[Records from a dataset]

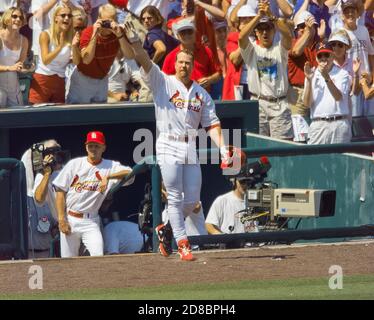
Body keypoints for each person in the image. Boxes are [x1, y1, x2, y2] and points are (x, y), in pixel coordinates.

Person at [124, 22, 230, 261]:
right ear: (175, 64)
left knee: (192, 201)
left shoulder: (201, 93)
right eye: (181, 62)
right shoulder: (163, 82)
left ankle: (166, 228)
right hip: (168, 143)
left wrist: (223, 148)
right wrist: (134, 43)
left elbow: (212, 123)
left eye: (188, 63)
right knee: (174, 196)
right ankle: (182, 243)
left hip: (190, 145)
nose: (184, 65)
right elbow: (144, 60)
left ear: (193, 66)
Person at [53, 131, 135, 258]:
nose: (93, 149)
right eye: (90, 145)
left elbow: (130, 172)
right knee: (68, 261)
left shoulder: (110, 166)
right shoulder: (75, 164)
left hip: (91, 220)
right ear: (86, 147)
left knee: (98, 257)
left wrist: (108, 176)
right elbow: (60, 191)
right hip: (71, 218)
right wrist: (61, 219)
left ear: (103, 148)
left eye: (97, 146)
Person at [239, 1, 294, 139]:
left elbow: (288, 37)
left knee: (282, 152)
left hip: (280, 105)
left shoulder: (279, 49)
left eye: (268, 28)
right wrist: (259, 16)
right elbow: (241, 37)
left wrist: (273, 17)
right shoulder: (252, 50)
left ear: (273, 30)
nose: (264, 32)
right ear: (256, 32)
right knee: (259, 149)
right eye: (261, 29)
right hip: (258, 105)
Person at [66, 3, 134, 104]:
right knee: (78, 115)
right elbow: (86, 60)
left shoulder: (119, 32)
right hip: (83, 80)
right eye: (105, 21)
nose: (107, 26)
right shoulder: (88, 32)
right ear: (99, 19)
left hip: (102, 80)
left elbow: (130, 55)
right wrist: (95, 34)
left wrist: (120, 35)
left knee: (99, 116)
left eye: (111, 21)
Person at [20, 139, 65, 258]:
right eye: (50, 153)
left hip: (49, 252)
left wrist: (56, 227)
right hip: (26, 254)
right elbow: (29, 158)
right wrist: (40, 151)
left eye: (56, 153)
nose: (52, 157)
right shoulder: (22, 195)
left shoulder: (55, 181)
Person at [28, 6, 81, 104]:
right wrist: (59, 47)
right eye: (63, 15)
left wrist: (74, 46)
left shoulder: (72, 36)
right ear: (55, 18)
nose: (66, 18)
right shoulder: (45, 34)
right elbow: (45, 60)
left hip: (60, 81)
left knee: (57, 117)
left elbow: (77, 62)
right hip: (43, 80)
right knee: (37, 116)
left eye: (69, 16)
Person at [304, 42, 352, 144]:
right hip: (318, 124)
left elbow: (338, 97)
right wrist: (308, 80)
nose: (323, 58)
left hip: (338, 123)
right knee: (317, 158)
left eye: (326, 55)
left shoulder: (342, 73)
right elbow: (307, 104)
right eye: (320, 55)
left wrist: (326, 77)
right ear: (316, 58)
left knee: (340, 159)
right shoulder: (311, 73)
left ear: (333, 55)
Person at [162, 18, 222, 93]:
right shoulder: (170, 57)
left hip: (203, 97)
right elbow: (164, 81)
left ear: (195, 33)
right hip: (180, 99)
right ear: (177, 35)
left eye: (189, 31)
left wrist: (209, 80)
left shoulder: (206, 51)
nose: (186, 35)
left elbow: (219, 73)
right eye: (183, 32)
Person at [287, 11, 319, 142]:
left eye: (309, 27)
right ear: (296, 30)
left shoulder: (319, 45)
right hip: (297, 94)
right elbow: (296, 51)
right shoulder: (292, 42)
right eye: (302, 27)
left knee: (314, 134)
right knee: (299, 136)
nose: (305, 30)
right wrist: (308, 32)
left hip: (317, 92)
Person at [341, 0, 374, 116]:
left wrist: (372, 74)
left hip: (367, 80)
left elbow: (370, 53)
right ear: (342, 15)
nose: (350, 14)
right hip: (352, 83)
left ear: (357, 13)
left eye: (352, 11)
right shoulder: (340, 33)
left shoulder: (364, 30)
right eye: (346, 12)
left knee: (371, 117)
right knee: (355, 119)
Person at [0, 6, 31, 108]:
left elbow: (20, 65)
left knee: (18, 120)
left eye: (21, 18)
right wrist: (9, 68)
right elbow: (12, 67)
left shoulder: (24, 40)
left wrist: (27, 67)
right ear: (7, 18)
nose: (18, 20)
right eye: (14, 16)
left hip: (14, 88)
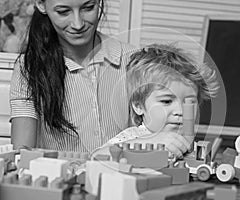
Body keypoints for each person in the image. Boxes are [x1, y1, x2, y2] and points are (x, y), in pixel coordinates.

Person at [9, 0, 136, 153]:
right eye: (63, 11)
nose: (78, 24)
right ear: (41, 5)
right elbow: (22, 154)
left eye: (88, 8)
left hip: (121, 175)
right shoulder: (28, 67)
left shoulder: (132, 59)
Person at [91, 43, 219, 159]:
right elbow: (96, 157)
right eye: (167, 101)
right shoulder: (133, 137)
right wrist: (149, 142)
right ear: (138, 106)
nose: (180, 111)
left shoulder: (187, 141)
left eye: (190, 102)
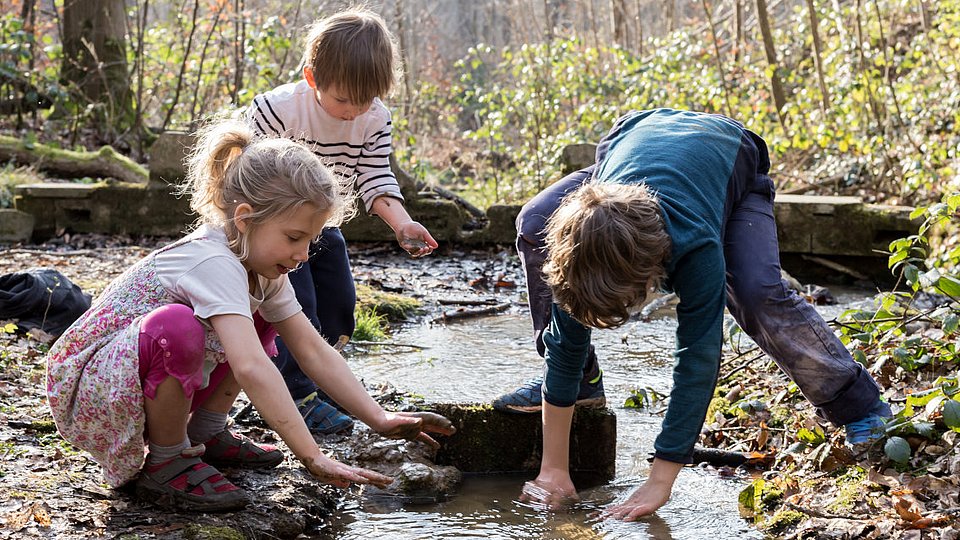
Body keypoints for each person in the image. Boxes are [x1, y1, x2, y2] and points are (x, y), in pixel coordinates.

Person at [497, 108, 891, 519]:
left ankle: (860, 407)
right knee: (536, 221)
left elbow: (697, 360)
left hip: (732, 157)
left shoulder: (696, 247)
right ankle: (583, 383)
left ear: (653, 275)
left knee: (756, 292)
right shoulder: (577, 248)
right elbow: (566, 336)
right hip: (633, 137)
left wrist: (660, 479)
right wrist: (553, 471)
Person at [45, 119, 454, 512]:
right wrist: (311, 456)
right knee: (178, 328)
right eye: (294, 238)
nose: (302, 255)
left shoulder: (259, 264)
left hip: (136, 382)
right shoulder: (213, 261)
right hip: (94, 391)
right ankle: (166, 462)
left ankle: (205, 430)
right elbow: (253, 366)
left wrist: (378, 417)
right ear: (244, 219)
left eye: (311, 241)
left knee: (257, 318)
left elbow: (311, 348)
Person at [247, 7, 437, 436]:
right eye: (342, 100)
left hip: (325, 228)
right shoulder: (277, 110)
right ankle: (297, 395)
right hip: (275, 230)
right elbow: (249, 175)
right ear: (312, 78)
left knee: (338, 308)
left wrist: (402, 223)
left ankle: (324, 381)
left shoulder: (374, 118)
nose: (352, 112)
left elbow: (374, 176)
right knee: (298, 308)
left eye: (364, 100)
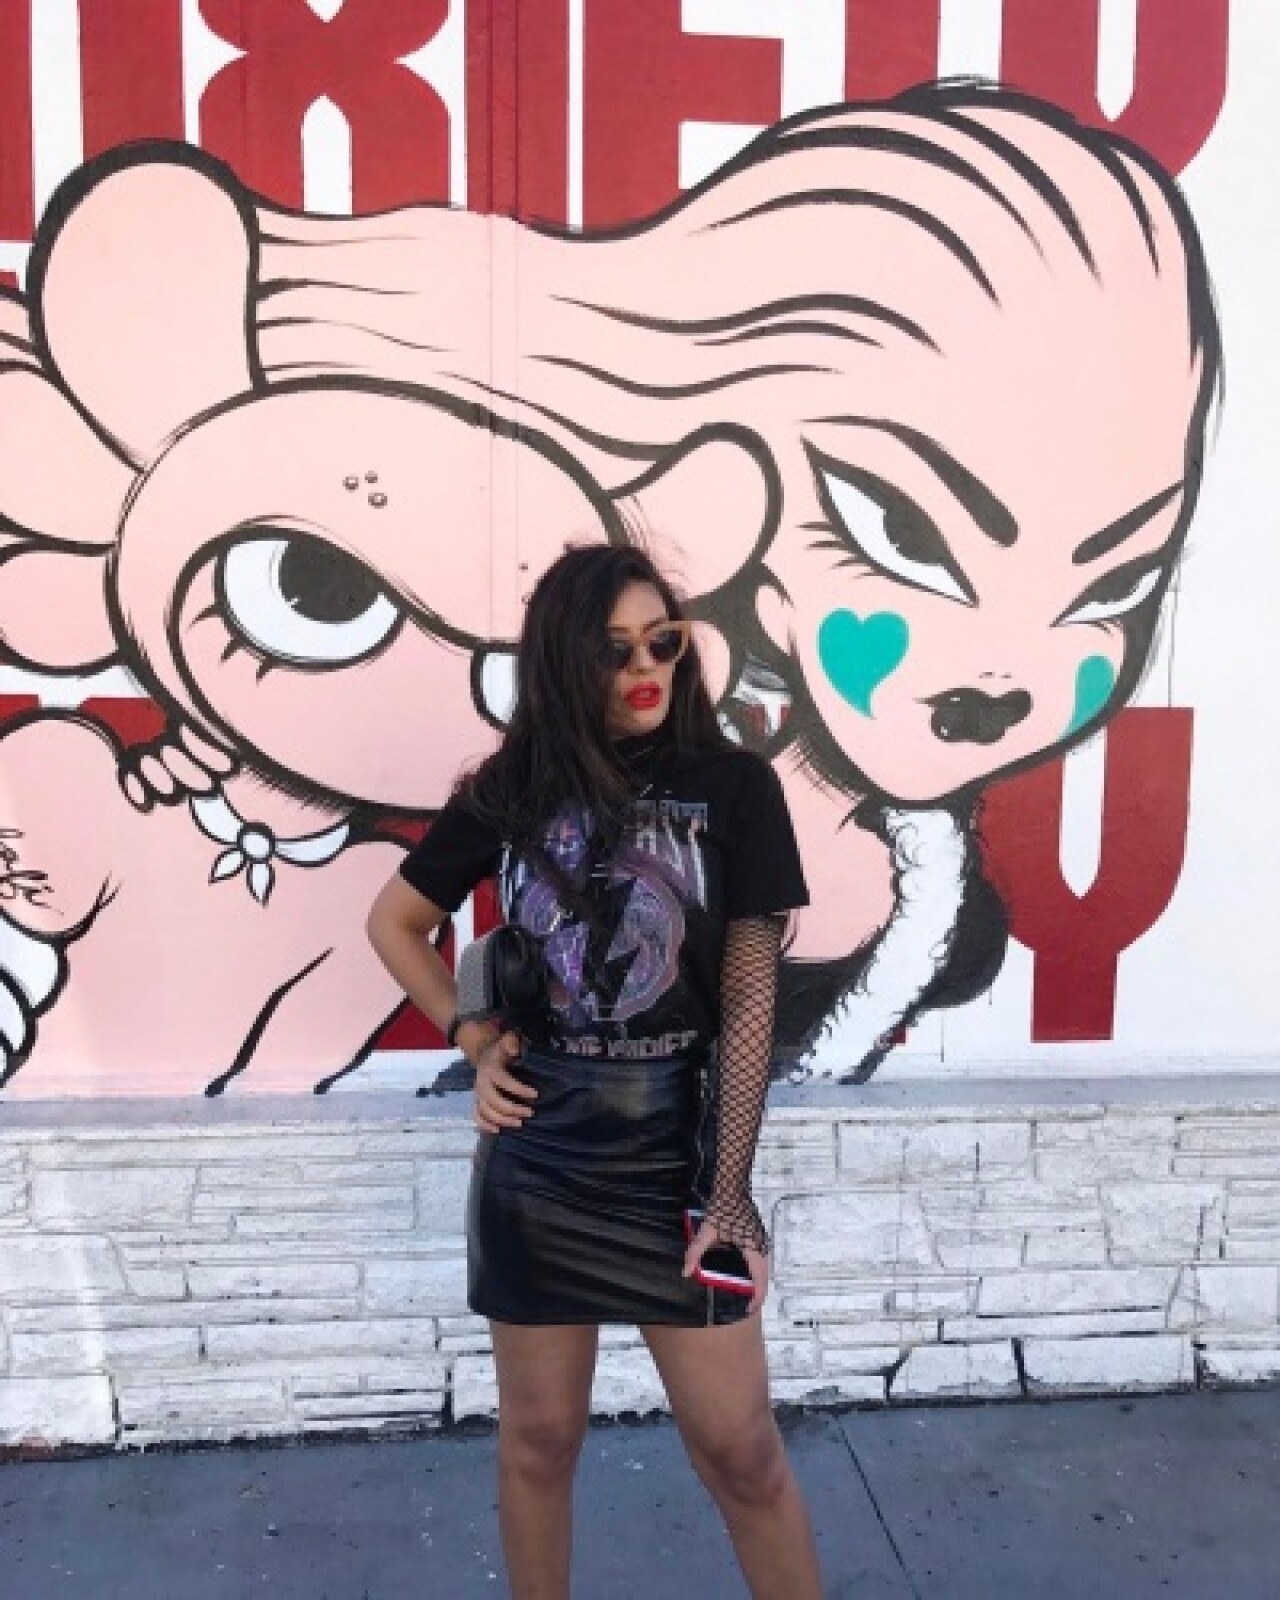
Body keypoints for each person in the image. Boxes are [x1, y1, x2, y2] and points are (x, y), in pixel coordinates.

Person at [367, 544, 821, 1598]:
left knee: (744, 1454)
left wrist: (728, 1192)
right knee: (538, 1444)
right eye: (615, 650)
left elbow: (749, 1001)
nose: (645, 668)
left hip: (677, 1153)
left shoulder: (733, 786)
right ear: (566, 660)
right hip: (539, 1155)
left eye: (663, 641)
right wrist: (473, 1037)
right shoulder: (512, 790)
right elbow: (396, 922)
---
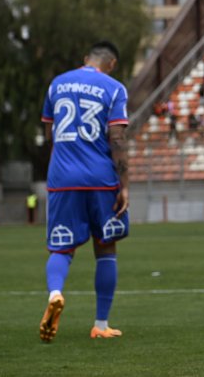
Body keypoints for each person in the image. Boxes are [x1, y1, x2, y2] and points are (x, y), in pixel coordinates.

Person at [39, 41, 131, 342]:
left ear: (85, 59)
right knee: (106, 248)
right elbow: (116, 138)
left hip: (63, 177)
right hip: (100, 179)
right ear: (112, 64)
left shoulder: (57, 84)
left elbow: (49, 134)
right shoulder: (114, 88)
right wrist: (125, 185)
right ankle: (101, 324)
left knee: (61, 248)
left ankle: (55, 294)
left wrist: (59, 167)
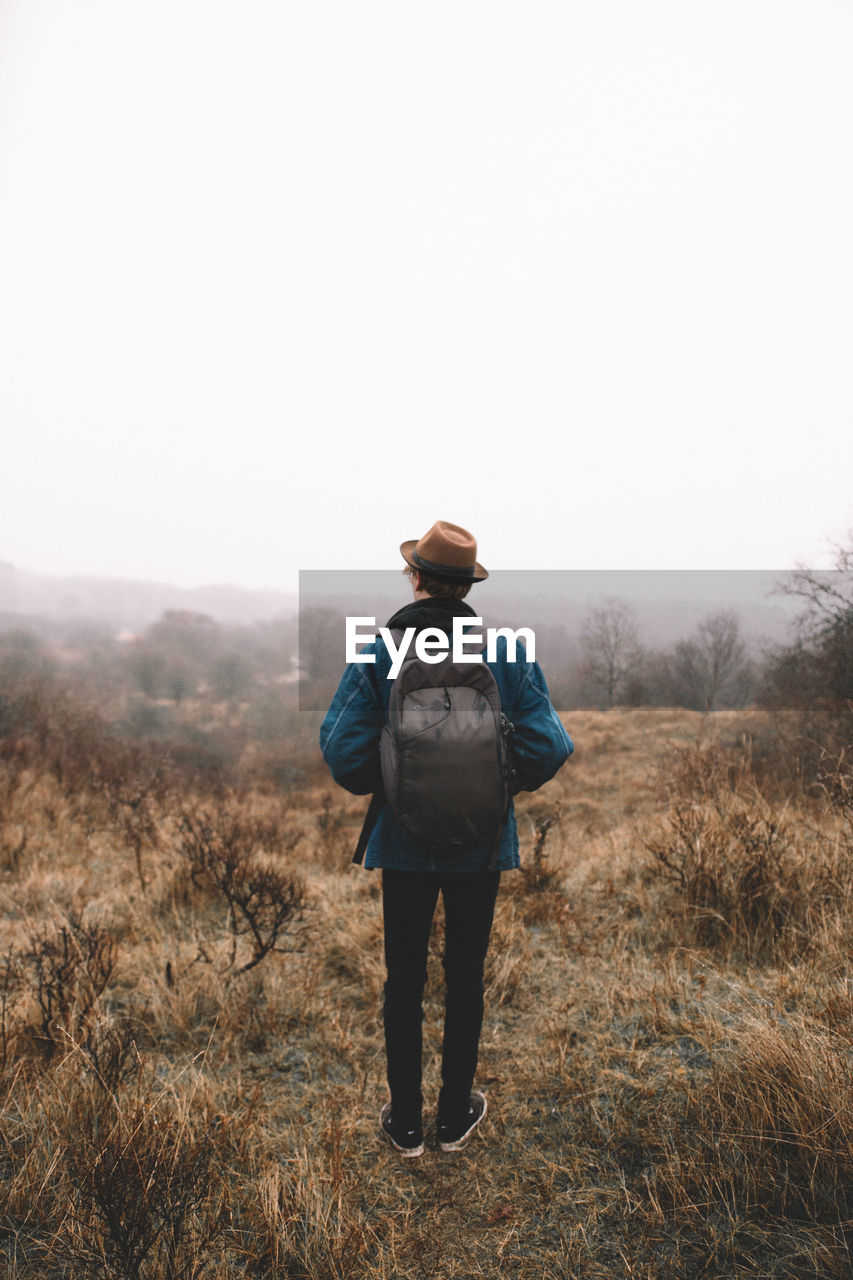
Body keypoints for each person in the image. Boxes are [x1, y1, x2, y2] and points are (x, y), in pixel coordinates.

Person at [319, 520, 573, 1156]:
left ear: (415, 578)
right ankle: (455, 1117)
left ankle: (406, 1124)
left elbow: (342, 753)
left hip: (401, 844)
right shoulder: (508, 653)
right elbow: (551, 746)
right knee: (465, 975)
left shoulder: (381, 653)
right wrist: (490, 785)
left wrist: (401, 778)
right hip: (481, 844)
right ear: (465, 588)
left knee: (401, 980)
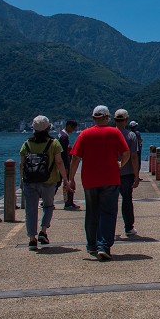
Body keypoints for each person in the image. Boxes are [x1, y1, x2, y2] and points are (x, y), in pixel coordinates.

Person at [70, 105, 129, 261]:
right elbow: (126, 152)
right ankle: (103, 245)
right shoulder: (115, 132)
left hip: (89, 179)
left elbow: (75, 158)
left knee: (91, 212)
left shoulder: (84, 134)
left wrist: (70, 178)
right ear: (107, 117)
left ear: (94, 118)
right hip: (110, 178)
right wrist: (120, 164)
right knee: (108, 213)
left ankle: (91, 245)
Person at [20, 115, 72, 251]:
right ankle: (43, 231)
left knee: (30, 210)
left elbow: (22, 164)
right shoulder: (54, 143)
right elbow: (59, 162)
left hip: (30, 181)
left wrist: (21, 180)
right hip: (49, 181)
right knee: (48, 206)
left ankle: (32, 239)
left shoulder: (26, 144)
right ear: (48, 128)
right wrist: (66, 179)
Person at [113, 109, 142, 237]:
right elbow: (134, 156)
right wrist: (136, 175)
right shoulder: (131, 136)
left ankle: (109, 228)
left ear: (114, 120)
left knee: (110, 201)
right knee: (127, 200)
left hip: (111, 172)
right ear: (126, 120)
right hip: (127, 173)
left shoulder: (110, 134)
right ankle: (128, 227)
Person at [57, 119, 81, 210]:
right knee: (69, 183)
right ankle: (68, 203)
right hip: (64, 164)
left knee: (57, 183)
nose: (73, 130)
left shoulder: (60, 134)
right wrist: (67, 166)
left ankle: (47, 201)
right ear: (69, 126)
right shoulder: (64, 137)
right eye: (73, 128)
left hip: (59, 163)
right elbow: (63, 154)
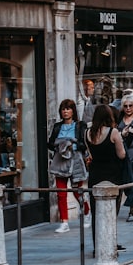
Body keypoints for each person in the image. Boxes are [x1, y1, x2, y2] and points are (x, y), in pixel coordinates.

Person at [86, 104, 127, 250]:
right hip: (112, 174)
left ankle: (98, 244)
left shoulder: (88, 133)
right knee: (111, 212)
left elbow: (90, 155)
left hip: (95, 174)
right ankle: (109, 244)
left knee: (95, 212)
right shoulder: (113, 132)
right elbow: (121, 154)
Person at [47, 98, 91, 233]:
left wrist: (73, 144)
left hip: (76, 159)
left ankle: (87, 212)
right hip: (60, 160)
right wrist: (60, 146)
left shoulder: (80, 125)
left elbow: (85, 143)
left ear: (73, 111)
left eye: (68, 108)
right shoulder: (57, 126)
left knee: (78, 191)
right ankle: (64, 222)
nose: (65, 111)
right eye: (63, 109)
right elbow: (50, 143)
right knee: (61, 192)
==
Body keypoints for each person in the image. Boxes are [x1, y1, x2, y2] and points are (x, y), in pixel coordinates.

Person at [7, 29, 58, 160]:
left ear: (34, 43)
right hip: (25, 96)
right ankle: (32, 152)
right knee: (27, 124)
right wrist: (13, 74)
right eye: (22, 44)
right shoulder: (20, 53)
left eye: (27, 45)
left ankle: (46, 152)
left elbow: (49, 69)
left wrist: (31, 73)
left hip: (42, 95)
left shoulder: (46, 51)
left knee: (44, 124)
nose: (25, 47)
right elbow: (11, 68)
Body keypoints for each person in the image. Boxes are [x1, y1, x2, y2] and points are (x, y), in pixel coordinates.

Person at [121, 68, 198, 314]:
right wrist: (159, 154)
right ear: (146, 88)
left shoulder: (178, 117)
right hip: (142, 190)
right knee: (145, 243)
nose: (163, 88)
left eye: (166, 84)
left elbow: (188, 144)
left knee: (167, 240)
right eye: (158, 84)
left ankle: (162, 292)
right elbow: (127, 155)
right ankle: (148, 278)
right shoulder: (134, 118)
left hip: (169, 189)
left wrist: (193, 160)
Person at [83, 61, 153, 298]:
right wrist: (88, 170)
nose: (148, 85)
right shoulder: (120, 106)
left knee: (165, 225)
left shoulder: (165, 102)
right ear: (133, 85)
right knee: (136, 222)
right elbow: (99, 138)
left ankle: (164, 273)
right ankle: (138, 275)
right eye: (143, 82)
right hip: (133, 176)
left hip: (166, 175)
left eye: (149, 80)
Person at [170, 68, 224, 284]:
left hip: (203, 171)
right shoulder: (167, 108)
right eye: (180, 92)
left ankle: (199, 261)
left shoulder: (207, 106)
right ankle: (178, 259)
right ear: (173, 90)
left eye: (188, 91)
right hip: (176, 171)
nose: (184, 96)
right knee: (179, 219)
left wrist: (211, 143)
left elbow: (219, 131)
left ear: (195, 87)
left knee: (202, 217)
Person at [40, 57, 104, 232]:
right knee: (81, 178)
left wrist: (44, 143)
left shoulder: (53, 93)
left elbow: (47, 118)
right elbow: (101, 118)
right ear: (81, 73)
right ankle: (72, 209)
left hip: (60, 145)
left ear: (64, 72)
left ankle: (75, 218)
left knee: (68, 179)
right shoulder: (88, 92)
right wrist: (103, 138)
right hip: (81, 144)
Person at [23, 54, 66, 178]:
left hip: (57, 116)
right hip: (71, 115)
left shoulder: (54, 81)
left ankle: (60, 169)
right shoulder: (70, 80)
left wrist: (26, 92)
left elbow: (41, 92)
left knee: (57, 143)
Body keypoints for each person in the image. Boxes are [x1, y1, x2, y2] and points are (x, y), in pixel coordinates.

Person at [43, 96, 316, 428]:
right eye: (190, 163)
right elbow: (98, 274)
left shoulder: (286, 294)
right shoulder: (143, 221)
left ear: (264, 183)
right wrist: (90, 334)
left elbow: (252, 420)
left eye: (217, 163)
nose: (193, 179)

TASK REQUIREMENTS:
With the first line being the one containing "nose: (78, 24)" and the last line the one containing "right shoulder: (133, 137)", transcribe exactly the lines above that fall in that range.

EXPECTED OUTPUT:
nose: (78, 24)
right ear: (41, 5)
right elbow: (22, 154)
left eye: (88, 8)
left hip: (121, 175)
right shoulder: (28, 67)
left shoulder: (132, 59)
Person at [91, 43, 219, 159]:
right elbow: (96, 157)
right eye: (167, 101)
right shoulder: (133, 137)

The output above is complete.